For anyone not in the know, Seven iDP (Intelligent Design Protection) is a new range of body armour developed by a group of the world’s top riders, including the legend Steve Peat, multiple Trek World Racing riders, Mark Weir, Kurt Sorge, Garett Buehler, trials king Chris Ackrigg and Neil Donoghue.
The process took a little over five years to complete, and at first glance, the results certainly look impressive.
Where the new Seven Tactic Knee pads differ to more traditional protection is in the use of the BOA closure system. Although we’ve seen this used on knee pads before with the Dainese Oak Pro, Seven have really refined the strap and dial placement to help ensure a great fit.
The BOA system uses an intricate cable system that is pulled tight via the small indexed wheel, which sits just off centre on the inner side of the pad. Seven have also shrouded the dial with a plastic surround which should help short legs slide over the dial without snagging.
An upper strap that sits on the lower thigh is paired with a lower strap that wraps up and over the calf muscle to help prevent slippage. Both of these can be adjusted accurately and simultaneously by the indexed Boa dial when on the move to ensure the best fit possible.
The new tactic knee pad features the 1mm thick curv outer shell to deal with the knocks and scrapes. the super tough material will also slide rather than snag during impact: Russell Burton/Future Publishing
The Seven iDP knee pads feature BOA dial closures
The hard outer ‘Curv’ shell that sits directly over the knee itself is just 1mm thick in order to keep overall weight down as low as possible without sacrificing protection. The smooth, slick finish will also allow the pads to slide on impact rather than snag the ground as some neoprene or Kevlar coated pads do.
In order to help keep the Tactic’s profile as narrow and as pedal friendly as possible, the Curv hard shell uses Seven’s X-Profile with plenty of lateral padding either side that should articulate with the knees movement.

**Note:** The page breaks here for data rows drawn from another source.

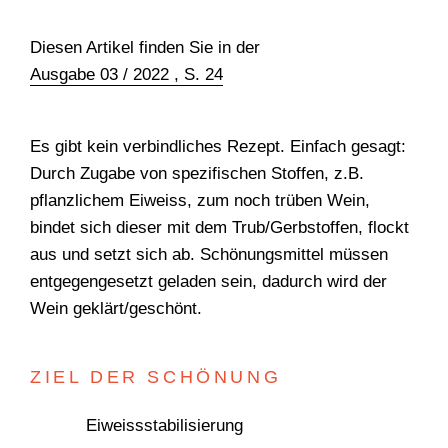
TEAM
Diesen Artikel finden Sie in der
Ausgabe 03 / 2022 , S. 24
Es gibt kein verbindliches Rezept. Einfach gesagt:
Durch Zugabe von spezifischen Stoffen, z.B.
pflanzlichem Eiweiss, zum noch trüben Wein,
bindet sich dieser mit dem Trub/Gerbstoffen, flockt
aus und setzt sich ab. Schönungsmittel müssen
entgegengesetzt geladen sein, dadurch wird der
Wein geklärt/geschönt.
ZIEL DER SCHÖNUNG
Eiweissstabilisierung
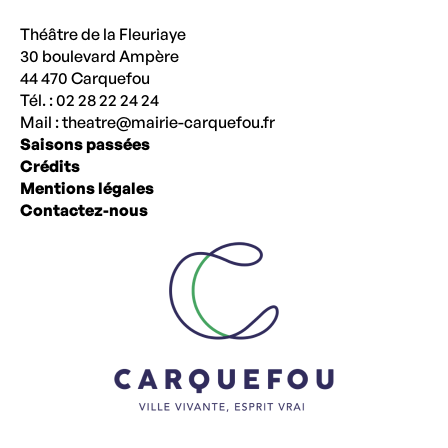
Théâtre de la Fleuriaye
30 boulevard Ampère
44 470 Carquefou
Tél. : 02 28 22 24 24
Mail :
theatre@mairie-carquefou.fr
Saisons passées
Crédits
Mentions légales
Contactez-nous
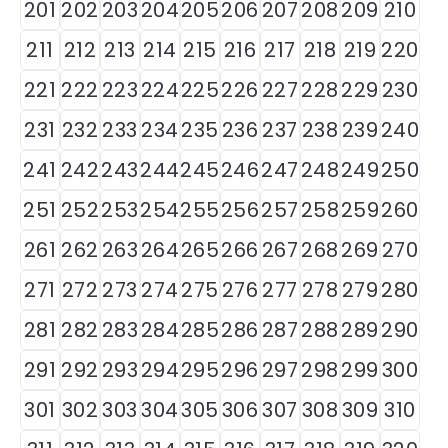
201
202
203
204
205
206
207
208
209
210
211
212
213
214
215
216
217
218
219
220
221
222
223
224
225
226
227
228
229
230
231
232
233
234
235
236
237
238
239
240
241
242
243
244
245
246
247
248
249
250
251
252
253
254
255
256
257
258
259
260
261
262
263
264
265
266
267
268
269
270
271
272
273
274
275
276
277
278
279
280
281
282
283
284
285
286
287
288
289
290
291
292
293
294
295
296
297
298
299
300
301
302
303
304
305
306
307
308
309
310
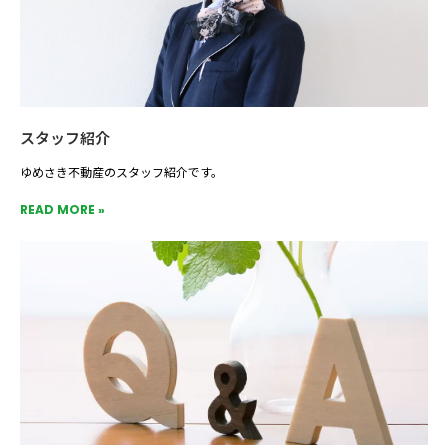
スタッフ紹介
ゆめさき不動産のスタッフ紹介です。
READ MORE »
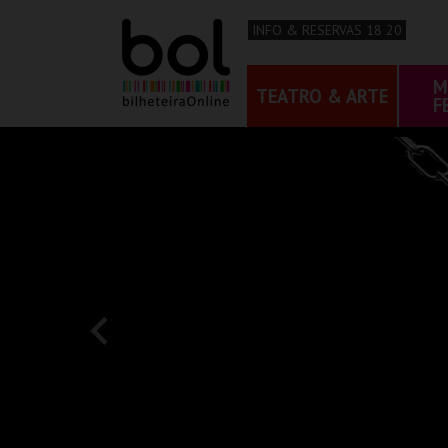
INFO & RESERVAS 18 20
M
TEATRO & ARTE
F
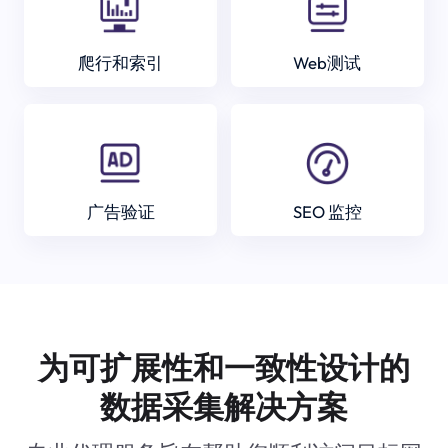
爬行和索引
Web测试
广告验证
SEO 监控
为可扩展性和一致性设计的
数据采集解决方案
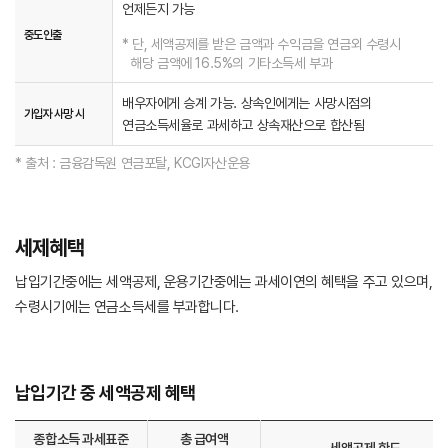
언제든지 가능
중도인출
* 단, 세액공제를 받은 금액과 수익금을 연금외 수령시
해당 금액에 16.5%의 기타소득세 부과
배우자에게 승계 가능. 상속인에게는 사망시점의
가입자 사망 시
연금소득세율로 과세하고 상속재산으로 합산됨
* 출처 : 금융감독원 연금포탈, KCGI자산운용
세제혜택
납입기간중에는 세액공제, 운용기간중에는 과세이연의 혜택을 주고 있으며,
수령시기에는 연금소득세를 부과합니다.
납입기간 중 세액공제 혜택
종합소득 과세표준
총 급여액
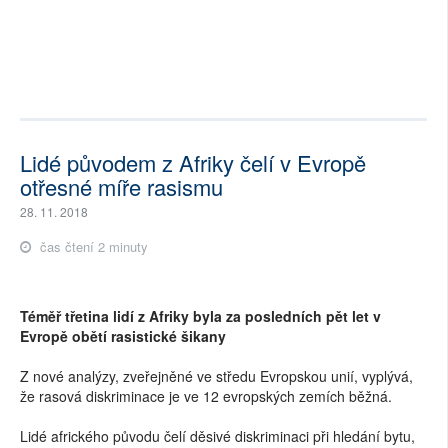
Lidé původem z Afriky čelí v Evropě
otřesné míře rasismu
28. 11. 2018
čas čtení 2 minuty
Téměř třetina lidí z Afriky byla za posledních pět let v
Evropě obětí rasistické šikany
Z nové analýzy, zveřejněné ve středu Evropskou unií, vyplývá,
že rasová diskriminace je ve 12 evropských zemích běžná.
Lidé afrického původu čelí děsivé diskriminaci při hledání bytu,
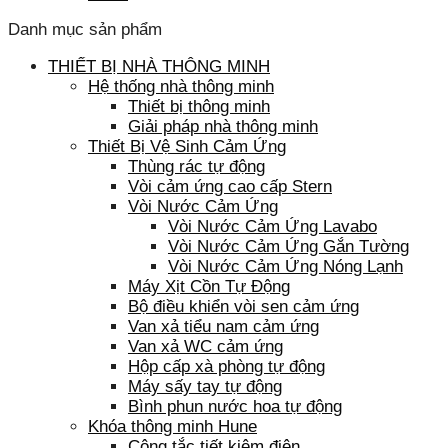
Danh mục sản phẩm
THIẾT BỊ NHÀ THÔNG MINH
Hệ thống nhà thông minh
Thiết bị thông minh
Giải pháp nhà thông minh
Thiết Bị Vệ Sinh Cảm Ứng
Thùng rác tự động
Vòi cảm ứng cao cấp Stern
Vòi Nước Cảm Ứng
Vòi Nước Cảm Ứng Lavabo
Vòi Nước Cảm Ứng Gắn Tường
Vòi Nước Cảm Ứng Nóng Lạnh
Máy Xịt Cồn Tự Động
Bộ điều khiển vòi sen cảm ứng
Van xả tiểu nam cảm ứng
Van xả WC cảm ứng
Hộp cấp xà phòng tự động
Máy sấy tay tự động
Bình phun nước hoa tự động
Khóa thông minh Hune
Công tắc tiết kiệm điện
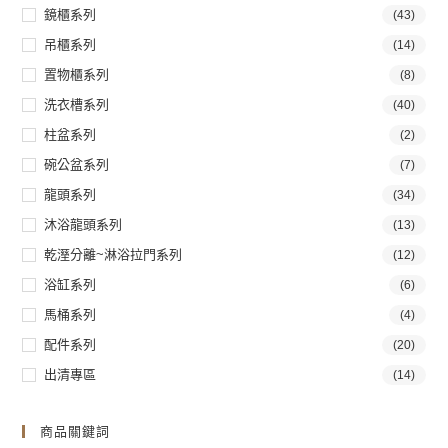
鏡櫃系列
(43)
吊櫃系列
(14)
置物櫃系列
(8)
洗衣槽系列
(40)
柱盆系列
(2)
碗公盆系列
(7)
龍頭系列
(34)
沐浴龍頭系列
(13)
乾溼分離~淋浴拉門系列
(12)
浴缸系列
(6)
馬桶系列
(4)
配件系列
(20)
出清專區
(14)
商品關鍵詞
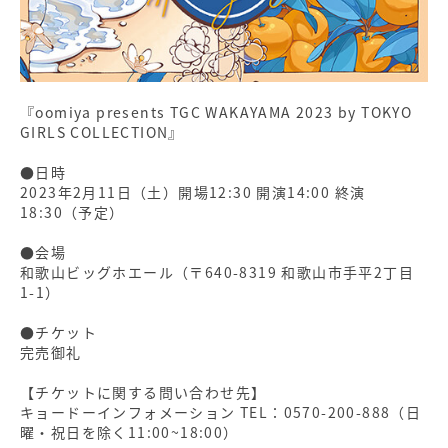
『oomiya presents TGC WAKAYAMA 2023 by TOKYO
GIRLS COLLECTION』
●日時
2023年2月11日（土）開場12:30 開演14:00 終演
18:30（予定）
●会場
和歌山ビッグホエール（〒640-8319 和歌山市手平2丁目
1-1）
●チケット
完売御礼
【チケットに関する問い合わせ先】
キョードーインフォメーション TEL：0570-200-888（日
曜・祝日を除く11:00~18:00）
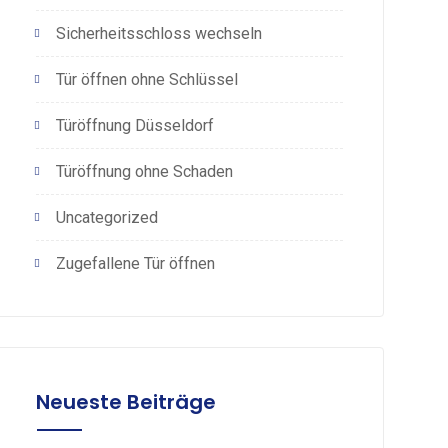
Sicherheitsschloss wechseln
Tür öffnen ohne Schlüssel
Türöffnung Düsseldorf
Türöffnung ohne Schaden
Uncategorized
Zugefallene Tür öffnen
Neueste Beiträge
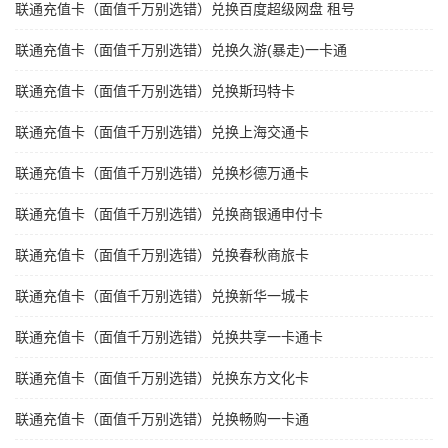
联通充值卡（面值千万别选错）兑换百度超级网盘 租号
联通充值卡（面值千万别选错）兑换久游(暴走)一卡通
联通充值卡（面值千万别选错）兑换斯玛特卡
联通充值卡（面值千万别选错）兑换上海交通卡
联通充值卡（面值千万别选错）兑换杉德万通卡
联通充值卡（面值千万别选错）兑换商银通申付卡
联通充值卡（面值千万别选错）兑换春秋商旅卡
联通充值卡（面值千万别选错）兑换新华一城卡
联通充值卡（面值千万别选错）兑换共享一卡通卡
联通充值卡（面值千万别选错）兑换东方文化卡
联通充值卡（面值千万别选错）兑换畅购一卡通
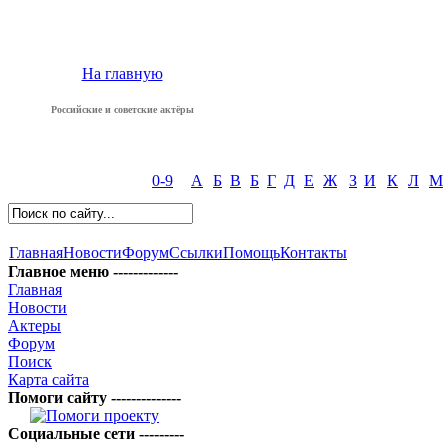
На главную
Российские и советские актёры
0-9
А
Б
В
Б
Г
Д
Е
Ж
З
И
К
Л
М
Главная
Новости
Форум
Ссылки
Помощь
Контакты
Главное меню -------------
Главная
Новости
Актеры
Форум
Поиск
Карта сайта
Помоги сайту --------------
Социальные сети ---------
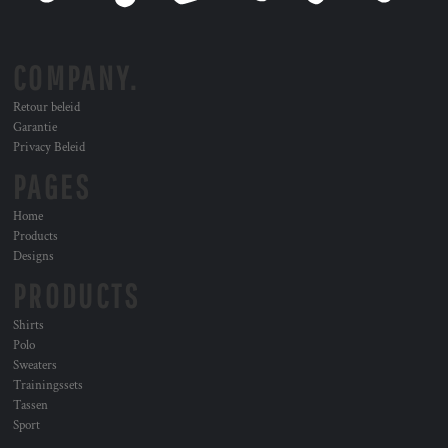
COMPANY.
Retour beleid
Garantie
Privacy Beleid
PAGES
Home
Products
Designs
PRODUCTS
Shirts
Polo
Sweaters
Trainingssets
Tassen
Sport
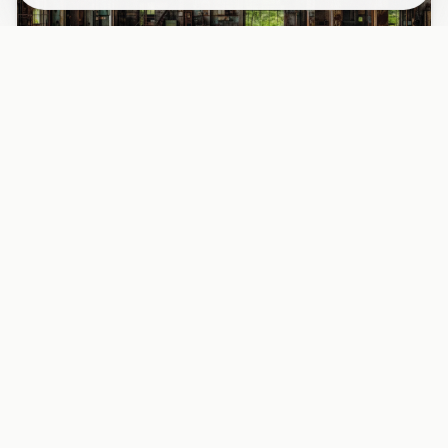
PAPIER PEINT
Papier peint industriel usine désaffectée
fenêtres rouille
Découvrez l’intérieur fascinant d’une usine abandonnée
avec ses grandes fenêtres métalliques rouillées, baignées
d’une l...
29,90 EUR/m²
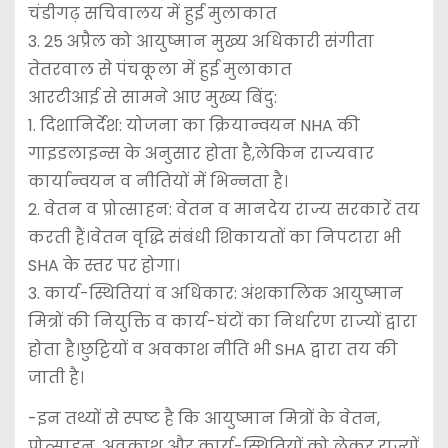
चंडीगढ़ सचिवालय में हुई मुलाकात
3. ⁠25 अप्रैल को आयुष्मान मुख्य अधिकारी संगीता
तेतरवाल से पंचकूला में हुई मुलाकात
आरटीआई से सामने आए मुख्य बिंदु:
1. दिशानिर्देश: योजना का क्रियान्वयन NHA की
गाइडलाइन्स के अनुसार होता है,लेकिन राज्यवार
कार्यान्वयन व नीतियों में भिन्नता है।
2. वेतन व प्रोत्साहन: वेतन व मानदेय राज्य सरकारें तय
करती हैं।वेतन वृद्धि संबंधी शिकायतों का निपटारा भी
SHA के स्तर पर होगा।
3. कार्य-स्थितियां व अधिकार: अंशकालिक आयुष्मान
मित्रों की नियुक्ति व कार्य-घंटों का निर्धारण राज्यों द्वारा
होता है।छुट्टियों व अवकाश नीति भी SHA द्वारा तय की
जाती है।
-इन तथ्यों से स्पष्ट है कि आयुष्मान मित्रों के वेतन,
प्रोत्साहन, अवकाश और कार्य-स्थितियों को लेकर राज्यों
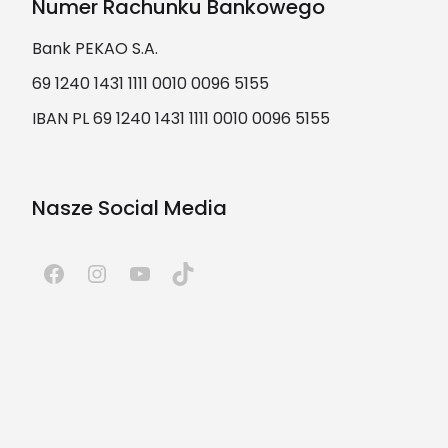
Numer Rachunku Bankowego
Bank PEKAO S.A.
69 1240 1431 1111 0010 0096 5155
IBAN PL 69 1240 1431 1111 0010 0096 5155
Nasze Social Media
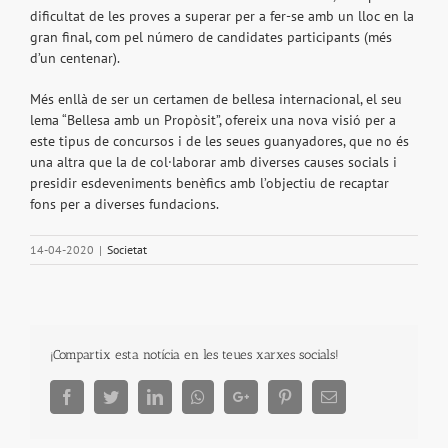
dificultat de les proves a superar per a fer-se amb un lloc en la
gran final, com pel número de candidates participants (més
d’un centenar).
Més enllà de ser un certamen de bellesa internacional, el seu
lema “Bellesa amb un Propòsit”, ofereix una nova visió per a
este tipus de concursos i de les seues guanyadores, que no és
una altra que la de col·laborar amb diverses causes socials i
presidir esdeveniments benèfics amb l’objectiu de recaptar
fons per a diverses fundacions.
14-04-2020
|
Societat
¡Compartix esta notícia en les teues xarxes socials!
Facebook
Twitter
LinkedIn
Whatsapp
Google+
Pinterest
Email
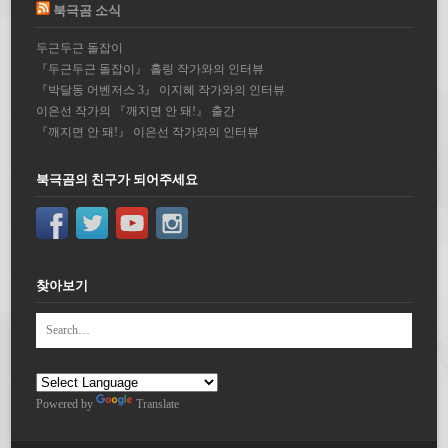
북극곰 소식
두근두근 돌잡이
『두근두근 돌잡이』 홀링 작가와의 인터뷰
『박달동 어벤저스 3』 이지혜 작가와의 인터뷰
이은선 작가의 『깨지면 안 돼!』 출간
『깨지면 안 돼!』 이은선 작가와의 인터뷰
북극곰의 친구가 되어주세요
찾아보기
Powered by
Translate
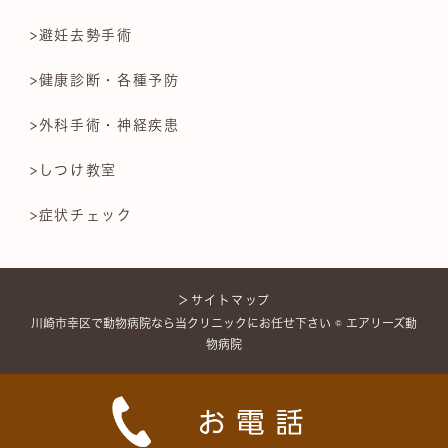
>避妊去勢手術
>健康診断・各種予防
>外科手術・神経疾患
>しつけ教室
>症状チェック
＞サイトマップ
川崎市幸区で動物病院なら当クリニックにお任せ下さい © エアリーズ動
物病院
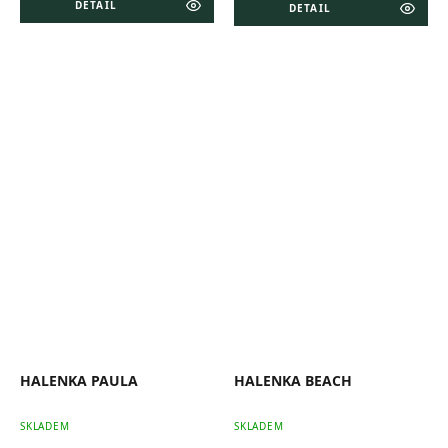
DETAIL
DETAIL
HALENKA PAULA
HALENKA BEACH
SKLADEM
SKLADEM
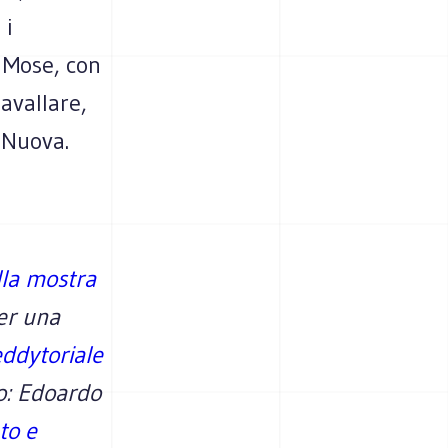
 i
l Mose, con
avallare,
 Nuova.
ulla mostra
Per una
eddytoriale
to: Edoardo
ato e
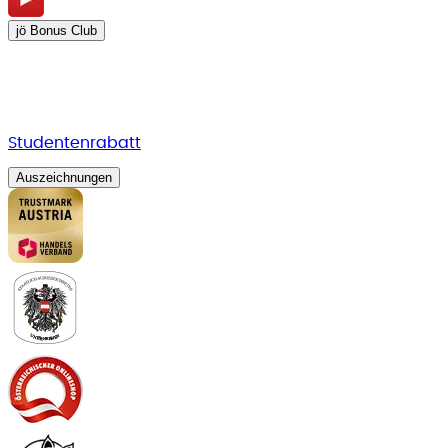
jö Bonus Club
Studentenrabatt
Auszeichnungen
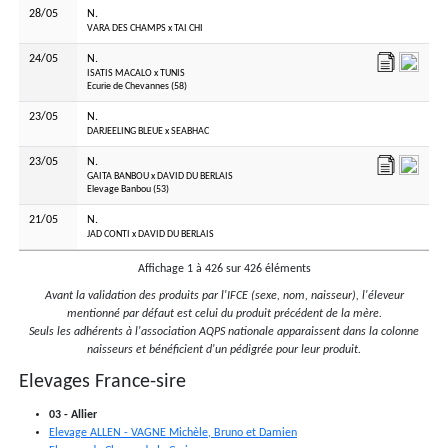
28/05
N.
VARA DES CHAMPS x TAI CHI
24/05
N.
ISATIS MACALO x TUNIS
Ecurie de Chevannes (58)
23/05
N.
DARJEELING BLEUE x SEABHAC
23/05
N.
GAITA BANBOU x DAVID DU BERLAIS
Elevage Banbou (53)
21/05
N.
JAD CONTI x DAVID DU BERLAIS
20/05
N.
Affichage 1 à 426 sur 426 éléments
CACHACA MACALO x KARAKTAR
Ecurie de Chevannes (58)
Avant la validation des produits par l'IFCE (sexe, nom, naisseur), l'éleveur
mentionné par défaut est celui du produit précédent de la mère.
18/05
N.
Seuls les adhérents à l'association AQPS nationale apparaissent dans la colonne
AMAZONE MOME x NON RIEN DE RIEN
naisseurs et bénéficient d'un pédigrée pour leur produit.
16/05
N.
Elevages France-sire
BLUE BERYL x MASKED MARVEL
15/05
N.
03 - Allier
FRANCHISEE x KARAKTAR
Elevage ALLEN - VAGNE Michèle, Bruno et Damien
Elevage de Chamoges (71)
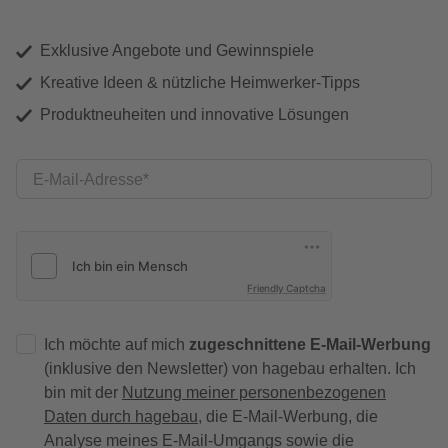
Exklusive Angebote und Gewinnspiele
Kreative Ideen & nützliche Heimwerker-Tipps
Produktneuheiten und innovative Lösungen
E-Mail-Adresse
Friendly Captcha
Ich möchte auf mich
zugeschnittene E-Mail-Werbung
(inklusive den Newsletter) von hagebau erhalten. Ich
bin mit der
Nutzung meiner personenbezogenen
Daten durch hagebau
, die E-Mail-Werbung, die
Analyse meines E-Mail-Umgangs sowie die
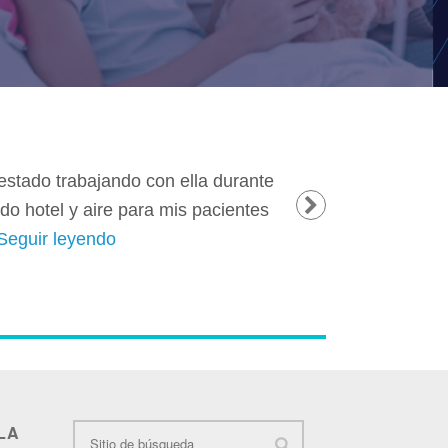
estado trabajando con ella durante
Gracias por el “viaje
do hotel y aire para mis pacientes
Seguir leyendo
LA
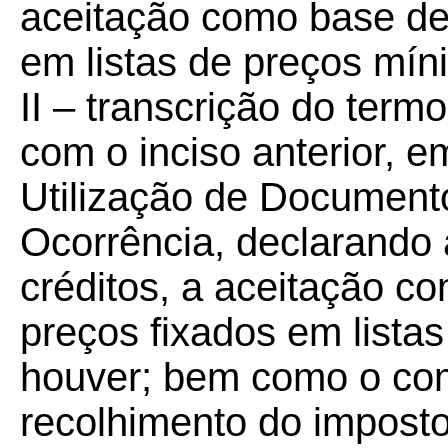
aceitação como base de 
em listas de preços mín
II – transcrição do ter
com o inciso anterior, e
Utilização de Document
Ocorrência, declarando 
créditos, a aceitação c
preços fixados em lista
houver; bem como o com
recolhimento do imposto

To further boost comfort when pedalling, the Tactic uses a ‘floating knee socket.’ This is essentially a rectangular pad that sits on the knee cap and can slide up and down inside the pad during flexion and extension of the knee.
The Tactic Knee will be available in four different sizes from small to extra large, weighing a claimed 228g and costing US$169 (£149).
In addition to the flagship Tactic Knee pad is the Tactic elbow and Tactic knee/shin pads. Both of these share features with the Tactic knee and will set you back US$139 (£119) and US$169 (£179) respectively.
If you’re looking for something a little more minimalist and wallet friendly, the Control Knee pads features just one adjustable upper Velcro strap and a secondary elasticated strap that sits just above the calf to keep them in position.
The protective Curv knee cap as used in the Tactic is used on the Control Knee pad too along with similar perforated foam and deep channelling to help improve air flow.
The Control Knee pads weigh in at a claimed 180g and will be available in four sizes ranging from small to extra large. Pricing is set at US$109 (£99).
The upper part of the control knee actually articulates and slides over the foam above the curv hard shell. this should make for unrestricted movement when pedalling: Russell Burton/Future Publishing
The Control knee pads are a bit more minimalist than the Tactics
To complement the Control Knee pads are the Control Elbow pads which again, share many of the same features as the knee pads, including the hard, 1mm thick Curv knee protection.
The Control elbow pads will set you back US$89 (£79).
Another exciting part of the Control Series is the Control Suit upper body armour. This features adjustable shoulder pads along with removable back and chest pads to allow better integration with neck braces. To ensure movement is unimpeded, the back protector has been made as flexible as possible.
The Control Suit uses Seven’s custom perforated foam which helps to increase air flow and reduces overall weight.
Sizing ranges from small to extra large and UK pricing is set at US$179 (£159).
Seven idp technical pads are developed by some of the world’s fastest riders: Russell Burton/Future Publishing
The shoulder pads are adjustable and the back and chest pads can be removed on the Armour
Lastly, Nick Bayliss, the man behind Royal Racing and Seven iDP was keen to include some ankle protection – something often overlooked. This new ankle guard is slim enough to sit under and sock and go unnoticed and thanks to its multi-density foam, should help ward off any nasty knocks and bumps.
There’s a stirrup strap that sits under the foot and a four-way stretch mesh to help keep the Control Ankle in place without it getting too sweaty.
Again, the Control ankle is available in four sizes and will set you back US$19 £19.